3期の食道がん。術後に抗がん剤治療を受けたほうがいい?

回答者:安藤 暢敏
東京歯科大学市川総合病院 副院長
発行:2007年9月
更新:2013年10月

  

内視鏡検査などを受けた結果、3期の食道がんがあると告げられました。早いうちに手術を受ける予定です。インターネットで調べると、3期の食道がんは、手術後に化学療法を行ったほうがよいと書かれているサイトもありました。手術後にさらに抗がん剤治療を受けるのは少し心配ですが、そのほうがよいのでしょうか。

(北海道 61歳 男性)

A 術前に抗がん剤治療を受けたほうがより効果的

3期の食道がんに対し、「手術単独」と「手術+術後補助化学療法」との比較試験を私たちのJCOG(日本臨床腫瘍研究グループ)食道がんグループで以前行ったことがあります。

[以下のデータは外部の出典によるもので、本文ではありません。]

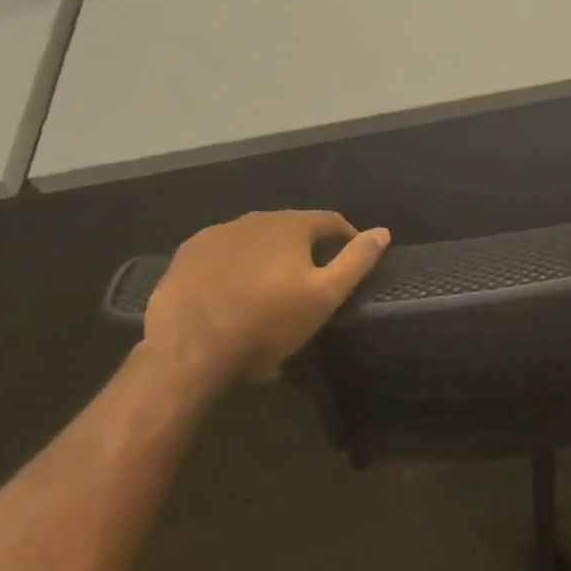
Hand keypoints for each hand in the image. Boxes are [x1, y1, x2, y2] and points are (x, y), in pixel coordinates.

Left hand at [142, 210, 389, 391]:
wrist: (188, 351)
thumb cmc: (267, 323)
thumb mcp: (324, 297)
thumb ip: (356, 261)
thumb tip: (383, 231)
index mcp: (292, 224)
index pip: (330, 221)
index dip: (345, 238)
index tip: (350, 260)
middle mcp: (255, 218)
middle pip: (291, 227)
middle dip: (304, 247)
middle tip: (309, 279)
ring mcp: (217, 234)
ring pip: (255, 239)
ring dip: (267, 254)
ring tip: (269, 287)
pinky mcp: (187, 255)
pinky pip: (223, 252)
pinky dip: (234, 264)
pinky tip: (232, 290)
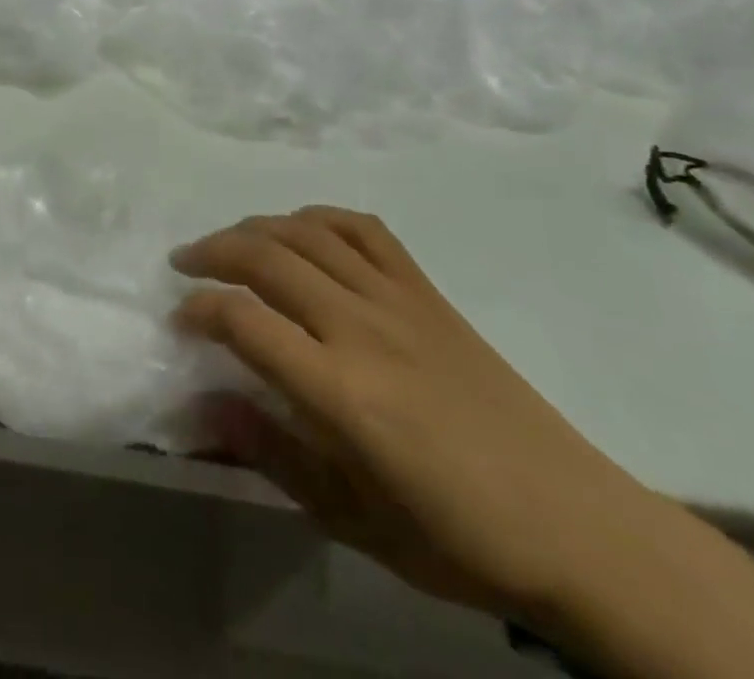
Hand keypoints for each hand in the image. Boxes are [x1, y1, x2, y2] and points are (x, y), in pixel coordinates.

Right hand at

その結果、生存率(正確には、無再発生存率)は手術+術後補助化学療法のほうが高いことがわかりました。ですから、体力的な問題がないようでしたら、手術だけで治療を終えるよりは、術後に補助化学療法をお受けになったほうがよりよいでしょう。

61歳の男性の場合、術後に抗がん剤治療を受けても一般的には問題ありません。

その際、使用する抗がん剤は、5-FU(一般名フルオロウラシル)とシスプラチン(商品名ブリプラチンもしくはランダ)の2剤併用療法が第1選択になります。場合によっては、この2剤にアドリアシン(一般名塩酸ドキソルビシン)を加えることもあります。アドリアシンを加えると、副作用もその分、強くなります。

さて、今お話ししたのは、手術後の補助化学療法についてです。手術単独よりも手術+術後補助化学療法のほうが治療成績がよいという結果を受け、私たちのグループではその後、術後化学療法と術前化学療法との比較試験を2000年から実施し、その結果が今年の3月に出ました。

結果は、術前化学療法のほうが治療成績が勝っていました。しかも、再発した場合なども含めた全生存率が上回っていました。

これによって、3期の食道がんに対しては、手術単独より手術+術後補助化学療法のほうが治療成績がよく、その手術+術後補助化学療法よりも「術前補助化学療法+手術」のほうがさらに治療成績がよいことが明らかになりました。

術前補助化学療法に使用する抗がん剤は、術後補助化学療法の場合と同じく、5-FU+シスプラチンの2剤併用療法が第1選択になります。

以上のことを考慮されたうえで、主治医に相談されてみてはいかがでしょうか。